Why? There’s a rumor floating around that BMW is building the Z2. As a two seat front wheel drive roadster!? Why?
Front wheel drive is wonderful for tight packaging requirements, but you still have the compromise of the steered wheels also having to power the vehicle. It makes sense when you need to pack a family into a B class sized car. But it has never made sense in a two seat roadster.
A roadster that intends to provide some semblance of driving enjoyment, to the cognoscenti, is a two seat rear wheel drive platform. It should be nimble, as easy to turn as a go kart. Able to hang the rear end out with abandon. All the while eliciting a smile from the driver.
There is one shining example of a small, right priced, right platform roadster and it’s the Mazda MX-5 Miata. Why has Mazda been able to sell so many (9000,000 plus) of these cars in thirty years? Because they got the formula right. (And for those of you who haven’t driven a Miata, you need to).
Or heck, if you want to go a bit upscale, do what Porsche does, a mid-engined sports car, the Boxster. An excellent car. Worth the price of admission too. Or you could find a decent last generation Toyota MR-2.
But a FWD roadster? Please. Does anybody remember the Mercury Capri from the last ’80s? No? Well that tells you something about a the relevance of FWD roadsters. If ever there was a hairdresser’s car, the FWD Capri was it. A poser-mobile, not a sports car. And throw the Punto based Fiat Barchetta in with that too. Neither car sold in the numbers deemed necessary for survival.
The idea that BMW could build a reasonably priced two seat true sports car that would cement younger buyers into the driving qualities of the brand’s products would be great.
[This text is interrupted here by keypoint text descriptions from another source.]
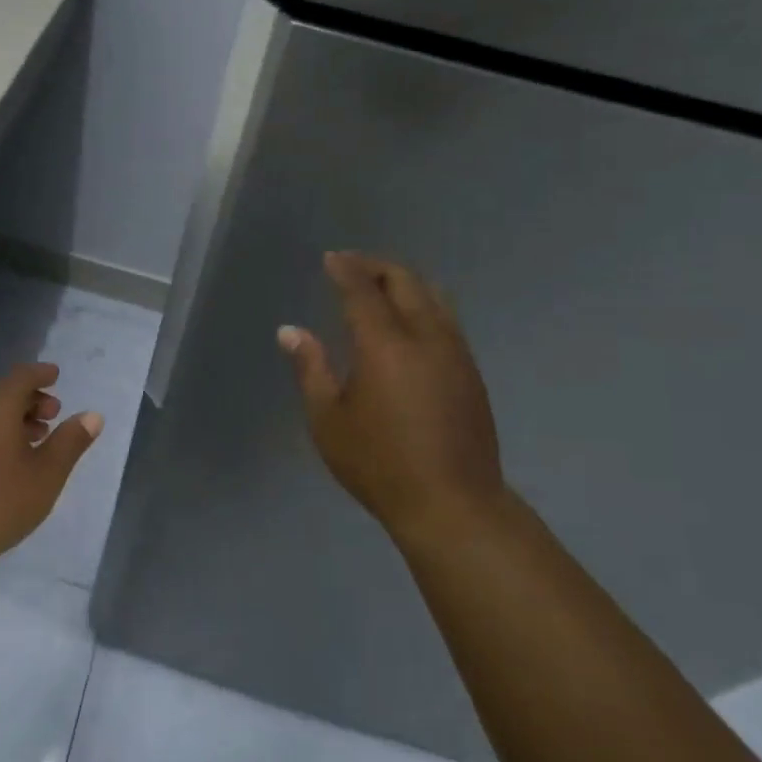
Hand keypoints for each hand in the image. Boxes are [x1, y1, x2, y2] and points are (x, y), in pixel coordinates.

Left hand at [0, 362, 102, 570]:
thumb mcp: (47, 473)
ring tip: (37, 438)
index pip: (21, 376)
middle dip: (30, 398)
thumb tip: (92, 416)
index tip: (56, 376)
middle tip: (54, 414)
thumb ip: (71, 441)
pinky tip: (9, 458)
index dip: (41, 374)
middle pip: (2, 391)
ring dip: (13, 417)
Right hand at [277, 251, 506, 543]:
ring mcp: (455, 353)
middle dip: (377, 267)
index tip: (331, 258)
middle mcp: (426, 337)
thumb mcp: (328, 419)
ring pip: (434, 297)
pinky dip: (423, 306)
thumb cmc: (378, 463)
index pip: (363, 290)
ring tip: (380, 287)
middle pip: (406, 282)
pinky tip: (408, 324)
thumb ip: (310, 368)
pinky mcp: (471, 372)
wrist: (452, 503)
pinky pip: (446, 320)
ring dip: (405, 283)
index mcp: (385, 344)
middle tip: (352, 265)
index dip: (346, 269)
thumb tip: (290, 331)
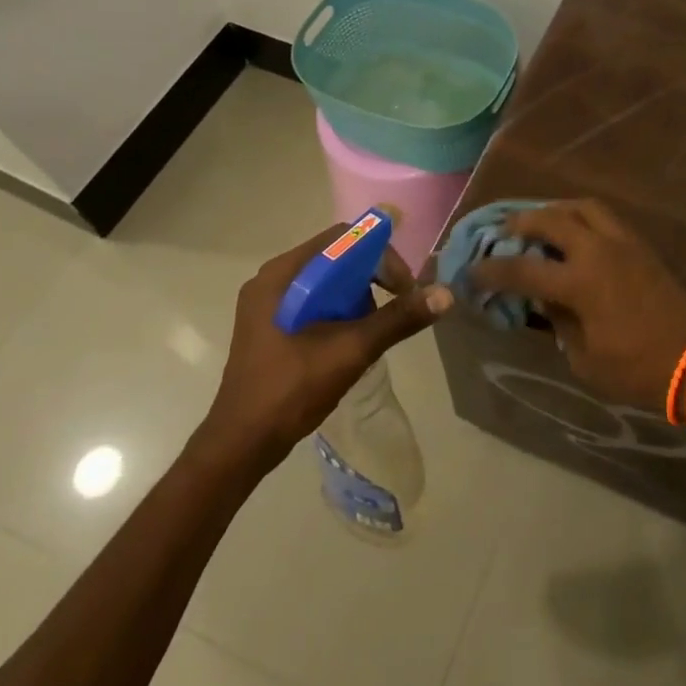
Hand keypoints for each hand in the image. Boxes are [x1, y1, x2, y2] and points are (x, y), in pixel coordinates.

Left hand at [204, 224, 452, 469]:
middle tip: (396, 307)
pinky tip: (351, 341)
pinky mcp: (271, 326)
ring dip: (358, 298)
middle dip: (372, 279)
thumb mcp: (351, 350)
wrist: (241, 445)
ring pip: (327, 282)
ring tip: (373, 330)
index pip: (343, 239)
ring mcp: (269, 304)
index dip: (380, 255)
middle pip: (336, 258)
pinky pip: (315, 302)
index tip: (403, 287)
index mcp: (283, 275)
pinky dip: (340, 312)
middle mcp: (273, 280)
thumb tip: (445, 295)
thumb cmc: (291, 389)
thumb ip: (398, 319)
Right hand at [470, 199, 685, 410]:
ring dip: (555, 210)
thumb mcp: (585, 359)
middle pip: (551, 220)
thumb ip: (559, 323)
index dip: (493, 270)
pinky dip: (582, 216)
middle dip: (521, 223)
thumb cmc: (638, 370)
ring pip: (582, 206)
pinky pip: (605, 217)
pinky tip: (575, 232)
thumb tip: (546, 300)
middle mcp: (598, 250)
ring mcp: (624, 242)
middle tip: (504, 231)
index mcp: (580, 282)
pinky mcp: (642, 245)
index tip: (472, 270)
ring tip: (541, 222)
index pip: (523, 270)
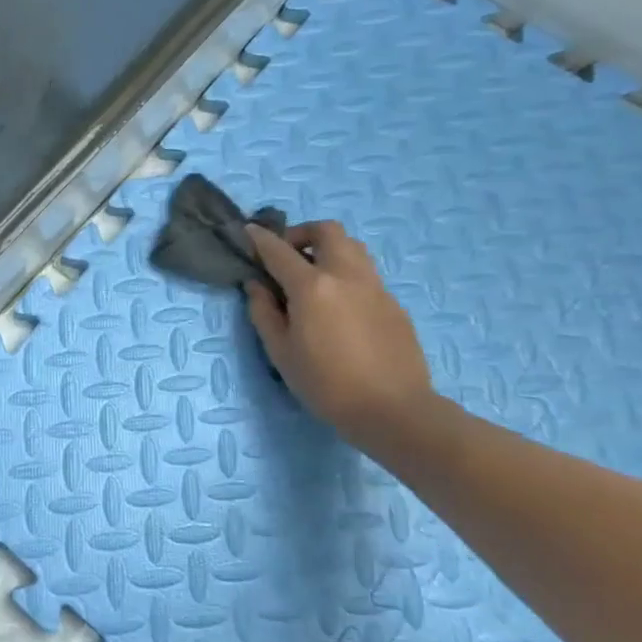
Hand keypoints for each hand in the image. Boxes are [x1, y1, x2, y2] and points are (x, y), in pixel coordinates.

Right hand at [244, 221, 435, 445]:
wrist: (394, 410)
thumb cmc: (325, 383)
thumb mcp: (280, 351)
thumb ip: (264, 312)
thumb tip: (257, 286)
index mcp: (312, 287)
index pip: (279, 250)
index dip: (260, 239)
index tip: (248, 232)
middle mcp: (346, 276)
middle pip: (327, 231)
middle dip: (302, 234)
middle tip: (287, 256)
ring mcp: (375, 287)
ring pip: (352, 248)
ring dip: (327, 250)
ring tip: (312, 277)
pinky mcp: (393, 304)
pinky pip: (365, 274)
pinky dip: (345, 275)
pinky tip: (337, 308)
If BMW has decided that they don’t want to siphon potential sales of the Z4 by making the Z2 front wheel drive, then they are close to, if not having already, lost their way.
A front wheel drive Z2 will be a niche too far. And that’s the opinion of someone that has a Dave Kimble cutaway of Leon Duray’s front wheel drive Miller Indy car hanging prominently on the den wall.